In the last section, Pope Benedict focuses on the great mission Jesus Christ bequeathed to his Church, that of going to all the nations and proclaiming the Word of God to every creature. He describes how Pentecost is meant to continue in every generation, as the Holy Spirit moves the baptized to share God’s saving truth with others, not just with words but with a witness thoroughly imbued by God’s word. He also encourages artists to imitate the greats of previous generations in using their God-given talents to depict and radiate the beauty of the great events and figures of salvation history.
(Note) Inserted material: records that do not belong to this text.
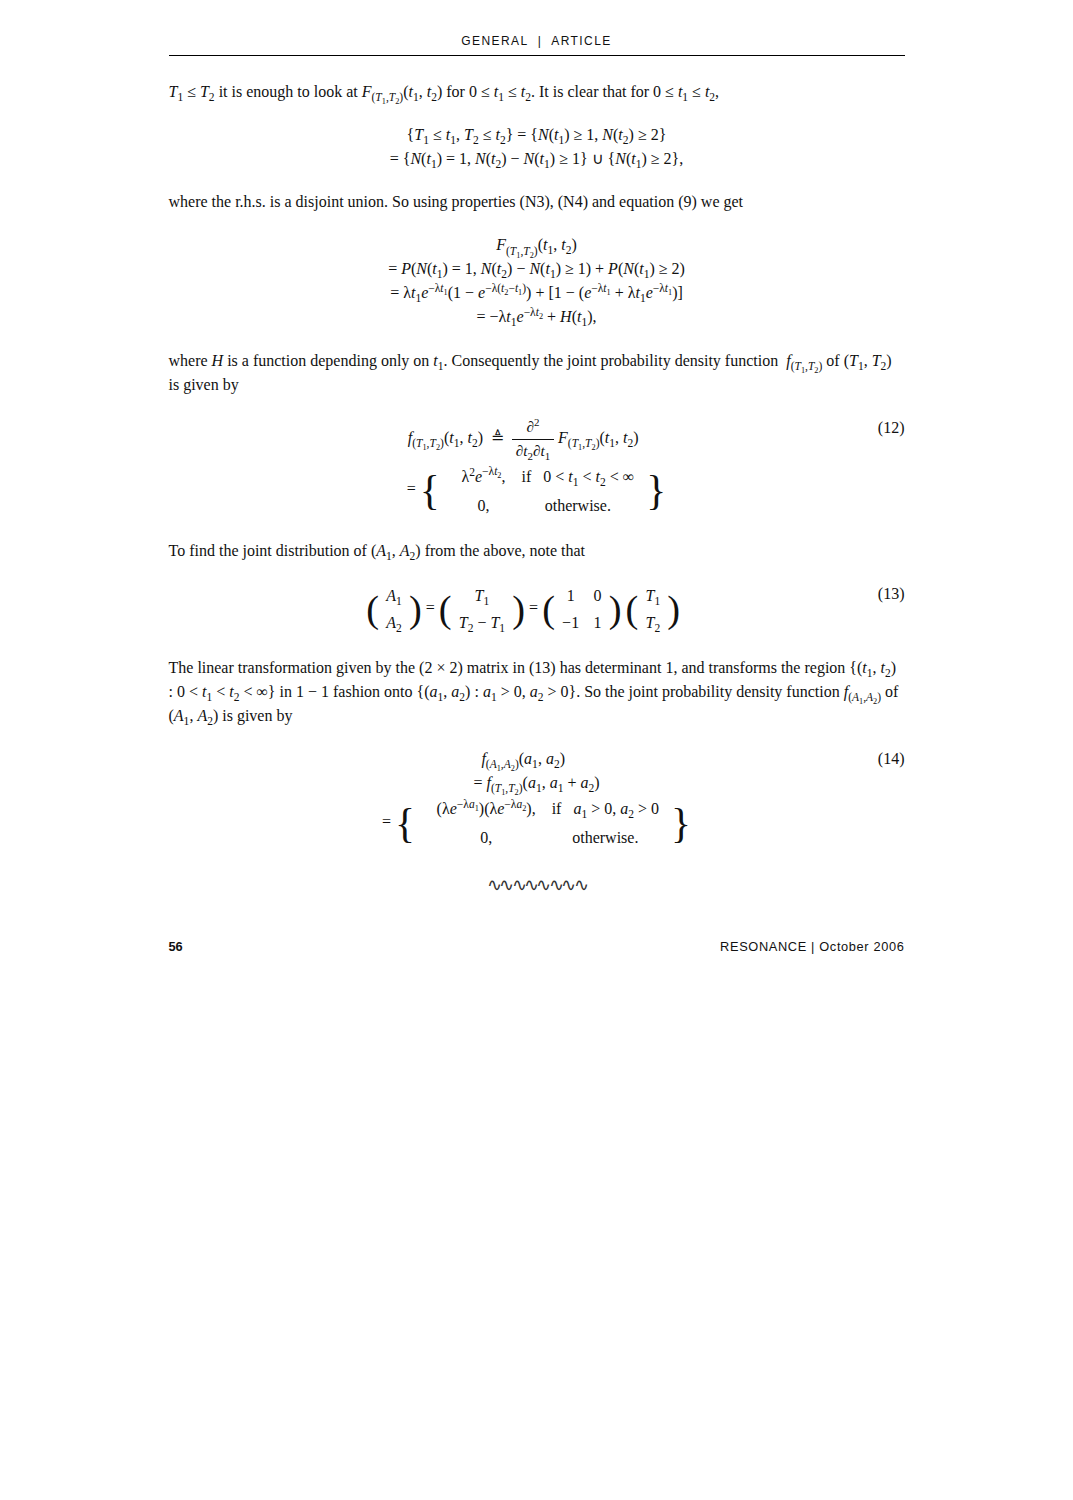GENERAL | ARTICLE
T1 ≤ T2 it is enough to look at F(T1,T2)(t1, t2) for 0 ≤ t1 ≤ t2. It is clear that for 0 ≤ t1 ≤ t2,
{T1 ≤ t1, T2 ≤ t2} = {N(t1) ≥ 1, N(t2) ≥ 2}
= {N(t1) = 1, N(t2) − N(t1) ≥ 1} ∪ {N(t1) ≥ 2},
where the r.h.s. is a disjoint union. So using properties (N3), (N4) and equation (9) we get
F(T1,T2)(t1, t2)
= P(N(t1) = 1, N(t2) − N(t1) ≥ 1) + P(N(t1) ≥ 2)
= λt1e−λt1(1 − e−λ(t2−t1)) + [1 − (e−λt1 + λt1e−λt1)]
= −λt1e−λt2 + H(t1),
where H is a function depending only on t1. Consequently the joint probability density function f(T1,T2) of (T1, T2) is given by
(12) f(T1,T2)(t1, t2) ≜ ∂2∂t2∂t1 F(T1,T2)(t1, t2)
= {
| λ 2 e −λ t 2 , | if 0 < t 1 < t 2 < ∞ |
| 0, | otherwise. |
}
To find the joint distribution of (A1, A2) from the above, note that
(13) (
| A 1 |
| A 2 |
) = (
| T 1 |
| T 2 − T 1 |
) = (
| 1 | 0 |
| −1 | 1 |
) (
| T 1 |
| T 2 |
)
The linear transformation given by the (2 × 2) matrix in (13) has determinant 1, and transforms the region {(t1, t2) : 0 < t1 < t2 < ∞} in 1 − 1 fashion onto {(a1, a2) : a1 > 0, a2 > 0}. So the joint probability density function f(A1,A2) of (A1, A2) is given by
(14) f(A1,A2)(a1, a2)
= f(T1,T2)(a1, a1 + a2)
= {
| (λ e −λ a 1 )(λ e −λ a 2 ), | if a 1 > 0, a 2 > 0 |
| 0, | otherwise. |
}
∿∿∿∿∿∿∿∿
56 RESONANCE | October 2006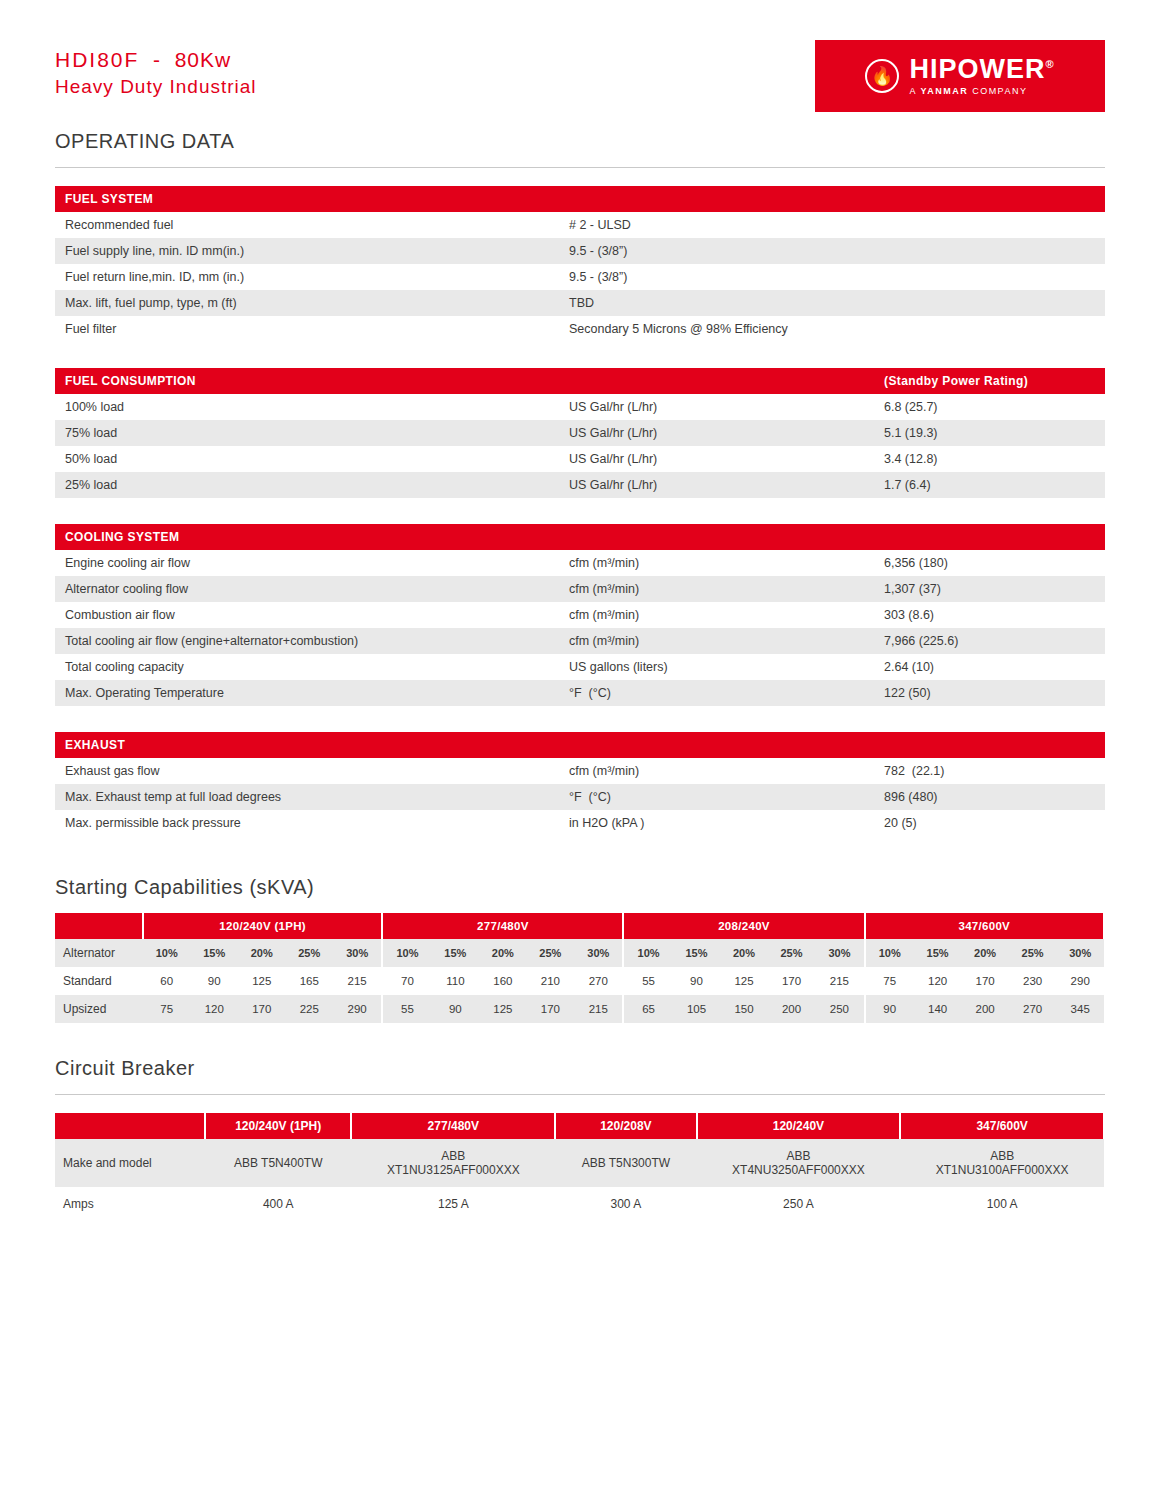HDI80F - 80Kw
Heavy Duty Industrial
🔥
HIPOWER®
A YANMAR COMPANY
OPERATING DATA
| FUEL SYSTEM | |
| --- | --- |
| Recommended fuel | # 2 - ULSD |
| Fuel supply line, min. ID mm(in.) | 9.5 - (3/8”) |
| Fuel return line,min. ID, mm (in.) | 9.5 - (3/8”) |
| Max. lift, fuel pump, type, m (ft) | TBD |
| Fuel filter | Secondary 5 Microns @ 98% Efficiency |
| FUEL CONSUMPTION | | (Standby Power Rating) |
| --- | --- | --- |
| 100% load | US Gal/hr (L/hr) | 6.8 (25.7) |
| 75% load | US Gal/hr (L/hr) | 5.1 (19.3) |
| 50% load | US Gal/hr (L/hr) | 3.4 (12.8) |
| 25% load | US Gal/hr (L/hr) | 1.7 (6.4) |
| COOLING SYSTEM | |
| --- | --- |
| Engine cooling air flow | cfm (m³/min) | 6,356 (180) |
| Alternator cooling flow | cfm (m³/min) | 1,307 (37) |
| Combustion air flow | cfm (m³/min) | 303 (8.6) |
| Total cooling air flow (engine+alternator+combustion) | cfm (m³/min) | 7,966 (225.6) |
| Total cooling capacity | US gallons (liters) | 2.64 (10) |
| Max. Operating Temperature | °F (°C) | 122 (50) |
| EXHAUST | |
| --- | --- |
| Exhaust gas flow | cfm (m³/min) | 782 (22.1) |
| Max. Exhaust temp at full load degrees | °F (°C) | 896 (480) |
| Max. permissible back pressure | in H2O (kPA ) | 20 (5) |
Starting Capabilities (sKVA)
| | 120/240V (1PH) | 277/480V | 208/240V | 347/600V |
| --- | --- | --- | --- | --- |
| Alternator | 10% | 15% | 20% | 25% | 30% | 10% | 15% | 20% | 25% | 30% | 10% | 15% | 20% | 25% | 30% | 10% | 15% | 20% | 25% | 30% |
| Standard | 60 | 90 | 125 | 165 | 215 | 70 | 110 | 160 | 210 | 270 | 55 | 90 | 125 | 170 | 215 | 75 | 120 | 170 | 230 | 290 |
| Upsized | 75 | 120 | 170 | 225 | 290 | 55 | 90 | 125 | 170 | 215 | 65 | 105 | 150 | 200 | 250 | 90 | 140 | 200 | 270 | 345 |
Circuit Breaker
| | 120/240V (1PH) | 277/480V | 120/208V | 120/240V | 347/600V |
| --- | --- | --- | --- | --- | --- |
| Make and model | ABB T5N400TW | ABB XT1NU3125AFF000XXX | ABB T5N300TW | ABB XT4NU3250AFF000XXX | ABB XT1NU3100AFF000XXX |
| Amps | 400 A | 125 A | 300 A | 250 A | 100 A |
“Our own time,” Pope Benedict concluded, “must be increasingly marked by a new hearing of God’s word and a new evangelization. Recovering the centrality of the divine word in the Christian life leads us … vigorously to embark upon the new evangelization, expecially in those nations where the Gospel has been forgotten or meets with indifference as a result of widespread secularism.” He called on all Catholics “to become increasingly familiar with the sacred Scriptures” and never to forget that “all authentic and living Christian spirituality is based on the word of God proclaimed, accepted, celebrated and meditated upon in the Church.”
The response of the Church to this “Verbum Domini” should be nothing short of “Deo gratias!,” “thanks be to God.”